WORK TO COMPLETE: Turn the stretch of the entries below, from the line containing "common name: Rocky mountain paintbrush" through the line containing "genus: Achlyodes", into a Markdown table with the columns Row and Line. Give each line its own numbered row and leave out blank lines.

***** DATA PROVIDED *****

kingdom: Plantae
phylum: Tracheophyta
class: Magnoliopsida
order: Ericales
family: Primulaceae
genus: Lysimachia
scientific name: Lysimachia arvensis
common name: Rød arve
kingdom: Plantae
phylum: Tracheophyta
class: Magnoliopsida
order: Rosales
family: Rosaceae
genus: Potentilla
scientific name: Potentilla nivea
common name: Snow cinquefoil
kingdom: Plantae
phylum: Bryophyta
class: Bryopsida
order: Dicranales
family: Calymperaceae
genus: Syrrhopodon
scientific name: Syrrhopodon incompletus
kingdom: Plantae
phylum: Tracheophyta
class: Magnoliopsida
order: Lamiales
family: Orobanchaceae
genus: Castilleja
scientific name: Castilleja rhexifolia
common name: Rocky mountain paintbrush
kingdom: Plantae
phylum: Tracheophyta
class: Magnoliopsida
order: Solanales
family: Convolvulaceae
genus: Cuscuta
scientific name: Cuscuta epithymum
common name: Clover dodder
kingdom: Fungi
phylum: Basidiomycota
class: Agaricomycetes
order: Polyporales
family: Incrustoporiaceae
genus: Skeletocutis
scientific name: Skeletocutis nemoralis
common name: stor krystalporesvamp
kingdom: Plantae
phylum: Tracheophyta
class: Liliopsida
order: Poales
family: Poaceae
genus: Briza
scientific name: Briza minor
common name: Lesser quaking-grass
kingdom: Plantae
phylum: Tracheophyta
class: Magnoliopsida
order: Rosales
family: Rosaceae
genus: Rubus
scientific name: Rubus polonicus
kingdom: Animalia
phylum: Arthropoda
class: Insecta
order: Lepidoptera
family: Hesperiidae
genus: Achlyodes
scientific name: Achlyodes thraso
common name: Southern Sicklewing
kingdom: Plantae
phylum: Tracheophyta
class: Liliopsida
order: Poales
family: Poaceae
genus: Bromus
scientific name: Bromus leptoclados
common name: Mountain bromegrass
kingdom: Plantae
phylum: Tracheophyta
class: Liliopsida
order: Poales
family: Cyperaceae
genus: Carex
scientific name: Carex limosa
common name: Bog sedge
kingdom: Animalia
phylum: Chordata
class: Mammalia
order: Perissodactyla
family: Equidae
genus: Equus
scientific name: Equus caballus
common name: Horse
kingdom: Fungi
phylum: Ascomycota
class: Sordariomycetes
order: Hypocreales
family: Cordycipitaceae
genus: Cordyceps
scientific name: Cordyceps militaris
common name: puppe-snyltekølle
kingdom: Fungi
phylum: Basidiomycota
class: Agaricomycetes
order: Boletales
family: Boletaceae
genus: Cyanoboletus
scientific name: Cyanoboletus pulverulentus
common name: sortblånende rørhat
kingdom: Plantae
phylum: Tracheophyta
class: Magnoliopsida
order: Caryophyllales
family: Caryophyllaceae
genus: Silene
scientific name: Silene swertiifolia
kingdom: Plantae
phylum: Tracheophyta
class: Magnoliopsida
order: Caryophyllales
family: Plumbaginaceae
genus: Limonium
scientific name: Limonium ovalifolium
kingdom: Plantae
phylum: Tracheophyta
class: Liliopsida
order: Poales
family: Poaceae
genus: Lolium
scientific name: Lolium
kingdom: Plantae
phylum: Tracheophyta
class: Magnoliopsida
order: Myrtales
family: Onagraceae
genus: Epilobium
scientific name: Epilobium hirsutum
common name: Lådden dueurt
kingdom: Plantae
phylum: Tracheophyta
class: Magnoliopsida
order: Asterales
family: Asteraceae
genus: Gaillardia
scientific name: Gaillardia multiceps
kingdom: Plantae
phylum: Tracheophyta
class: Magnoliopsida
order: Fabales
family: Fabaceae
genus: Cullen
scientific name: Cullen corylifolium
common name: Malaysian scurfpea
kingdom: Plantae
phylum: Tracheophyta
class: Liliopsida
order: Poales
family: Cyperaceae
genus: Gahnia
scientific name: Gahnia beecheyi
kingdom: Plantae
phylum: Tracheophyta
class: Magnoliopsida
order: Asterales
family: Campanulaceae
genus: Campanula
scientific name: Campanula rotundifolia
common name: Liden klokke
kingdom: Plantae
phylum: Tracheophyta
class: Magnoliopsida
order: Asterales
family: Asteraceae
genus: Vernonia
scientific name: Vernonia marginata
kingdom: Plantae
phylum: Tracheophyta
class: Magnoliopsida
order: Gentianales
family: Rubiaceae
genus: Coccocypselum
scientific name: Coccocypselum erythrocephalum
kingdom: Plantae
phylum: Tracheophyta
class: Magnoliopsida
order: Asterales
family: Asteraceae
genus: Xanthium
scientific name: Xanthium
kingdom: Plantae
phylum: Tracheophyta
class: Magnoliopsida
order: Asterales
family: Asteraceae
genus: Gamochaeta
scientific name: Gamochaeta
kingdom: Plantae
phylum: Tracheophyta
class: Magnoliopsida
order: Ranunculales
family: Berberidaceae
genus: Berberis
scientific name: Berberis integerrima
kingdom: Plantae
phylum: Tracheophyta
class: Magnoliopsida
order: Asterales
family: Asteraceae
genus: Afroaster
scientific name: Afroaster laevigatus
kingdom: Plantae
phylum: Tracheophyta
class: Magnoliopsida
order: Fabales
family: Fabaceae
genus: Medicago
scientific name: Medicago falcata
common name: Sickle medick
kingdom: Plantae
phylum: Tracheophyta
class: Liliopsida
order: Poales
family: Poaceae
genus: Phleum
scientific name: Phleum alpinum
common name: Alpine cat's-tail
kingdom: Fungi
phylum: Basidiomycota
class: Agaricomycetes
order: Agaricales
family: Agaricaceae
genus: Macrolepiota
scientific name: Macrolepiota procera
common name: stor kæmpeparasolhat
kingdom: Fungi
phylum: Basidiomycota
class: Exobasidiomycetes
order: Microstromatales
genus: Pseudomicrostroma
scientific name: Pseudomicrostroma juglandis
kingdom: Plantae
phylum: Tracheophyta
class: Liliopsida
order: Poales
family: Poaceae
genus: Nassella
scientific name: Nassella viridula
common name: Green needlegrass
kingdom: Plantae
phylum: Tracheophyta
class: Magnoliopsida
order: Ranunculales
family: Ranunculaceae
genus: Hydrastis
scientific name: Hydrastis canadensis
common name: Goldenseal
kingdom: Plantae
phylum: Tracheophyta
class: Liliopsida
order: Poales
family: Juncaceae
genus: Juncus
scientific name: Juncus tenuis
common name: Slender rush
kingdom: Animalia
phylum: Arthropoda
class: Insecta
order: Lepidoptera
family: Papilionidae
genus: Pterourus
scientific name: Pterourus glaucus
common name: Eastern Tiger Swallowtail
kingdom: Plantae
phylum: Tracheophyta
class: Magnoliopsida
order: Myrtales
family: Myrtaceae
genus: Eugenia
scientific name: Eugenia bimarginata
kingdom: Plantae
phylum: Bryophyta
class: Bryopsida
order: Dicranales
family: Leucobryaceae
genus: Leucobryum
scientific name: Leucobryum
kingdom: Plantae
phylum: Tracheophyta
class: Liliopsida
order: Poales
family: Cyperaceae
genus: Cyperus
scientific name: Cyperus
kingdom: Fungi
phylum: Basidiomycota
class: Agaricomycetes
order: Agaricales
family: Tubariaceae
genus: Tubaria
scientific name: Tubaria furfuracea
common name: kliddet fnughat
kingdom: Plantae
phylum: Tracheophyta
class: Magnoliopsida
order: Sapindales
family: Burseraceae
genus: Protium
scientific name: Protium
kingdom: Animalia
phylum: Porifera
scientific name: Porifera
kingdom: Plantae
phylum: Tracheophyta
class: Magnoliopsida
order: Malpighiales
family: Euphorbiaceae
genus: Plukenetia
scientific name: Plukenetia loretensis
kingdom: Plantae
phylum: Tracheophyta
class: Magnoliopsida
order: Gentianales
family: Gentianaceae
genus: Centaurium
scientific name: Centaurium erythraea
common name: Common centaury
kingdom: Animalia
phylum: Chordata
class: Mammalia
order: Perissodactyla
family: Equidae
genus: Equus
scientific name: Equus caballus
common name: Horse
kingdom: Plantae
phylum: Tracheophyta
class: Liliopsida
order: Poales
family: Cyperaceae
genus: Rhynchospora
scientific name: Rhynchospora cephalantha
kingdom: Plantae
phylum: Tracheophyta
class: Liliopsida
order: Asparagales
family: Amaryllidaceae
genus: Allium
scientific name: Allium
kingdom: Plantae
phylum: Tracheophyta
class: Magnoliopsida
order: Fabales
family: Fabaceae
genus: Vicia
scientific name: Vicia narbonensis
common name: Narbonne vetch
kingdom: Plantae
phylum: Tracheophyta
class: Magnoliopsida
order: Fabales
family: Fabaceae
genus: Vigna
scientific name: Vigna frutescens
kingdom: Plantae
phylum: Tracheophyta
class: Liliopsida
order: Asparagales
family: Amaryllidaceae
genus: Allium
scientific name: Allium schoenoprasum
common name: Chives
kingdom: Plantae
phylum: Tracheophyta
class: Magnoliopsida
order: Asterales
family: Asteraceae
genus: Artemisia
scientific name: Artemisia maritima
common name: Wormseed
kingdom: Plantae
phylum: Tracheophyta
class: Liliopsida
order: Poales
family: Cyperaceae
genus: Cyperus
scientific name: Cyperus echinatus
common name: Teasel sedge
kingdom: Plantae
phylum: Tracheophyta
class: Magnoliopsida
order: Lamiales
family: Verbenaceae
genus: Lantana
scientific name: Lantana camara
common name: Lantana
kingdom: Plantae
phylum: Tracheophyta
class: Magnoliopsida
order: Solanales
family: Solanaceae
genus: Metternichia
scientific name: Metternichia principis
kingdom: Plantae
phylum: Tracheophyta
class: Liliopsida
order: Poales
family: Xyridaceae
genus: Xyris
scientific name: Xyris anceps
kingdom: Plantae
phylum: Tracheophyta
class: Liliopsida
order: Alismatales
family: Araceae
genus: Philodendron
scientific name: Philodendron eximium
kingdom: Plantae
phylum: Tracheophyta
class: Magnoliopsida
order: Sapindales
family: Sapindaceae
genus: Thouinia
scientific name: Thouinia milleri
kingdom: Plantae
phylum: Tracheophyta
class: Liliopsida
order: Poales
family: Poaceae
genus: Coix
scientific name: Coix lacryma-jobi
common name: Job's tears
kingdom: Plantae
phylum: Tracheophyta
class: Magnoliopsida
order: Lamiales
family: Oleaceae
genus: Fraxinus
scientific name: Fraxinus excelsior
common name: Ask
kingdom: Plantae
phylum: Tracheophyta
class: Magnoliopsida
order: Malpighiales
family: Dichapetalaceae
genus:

*****

RESULT:
| Row | Line |
|---|---|
| 1 | common name: Rocky mountain paintbrush |
| 2 | kingdom: Plantae |
| 3 | phylum: Tracheophyta |
| 4 | class: Magnoliopsida |
| 5 | order: Solanales |
| 6 | family: Convolvulaceae |
| 7 | genus: Cuscuta |
| 8 | scientific name: Cuscuta epithymum |
| 9 | common name: Clover dodder |
| 10 | kingdom: Fungi |
| 11 | phylum: Basidiomycota |
| 12 | class: Agaricomycetes |
| 13 | order: Polyporales |
| 14 | family: Incrustoporiaceae |
| 15 | genus: Skeletocutis |
| 16 | scientific name: Skeletocutis nemoralis |
| 17 | common name: stor krystalporesvamp |
| 18 | kingdom: Plantae |
| 19 | phylum: Tracheophyta |
| 20 | class: Liliopsida |
| 21 | order: Poales |
| 22 | family: Poaceae |
| 23 | genus: Briza |
| 24 | scientific name: Briza minor |
| 25 | common name: Lesser quaking-grass |
| 26 | kingdom: Plantae |
| 27 | phylum: Tracheophyta |
| 28 | class: Magnoliopsida |
| 29 | order: Rosales |
| 30 | family: Rosaceae |
| 31 | genus: Rubus |
| 32 | scientific name: Rubus polonicus |
| 33 | kingdom: Animalia |
| 34 | phylum: Arthropoda |
| 35 | class: Insecta |
| 36 | order: Lepidoptera |
| 37 | family: Hesperiidae |
| 38 | genus: Achlyodes |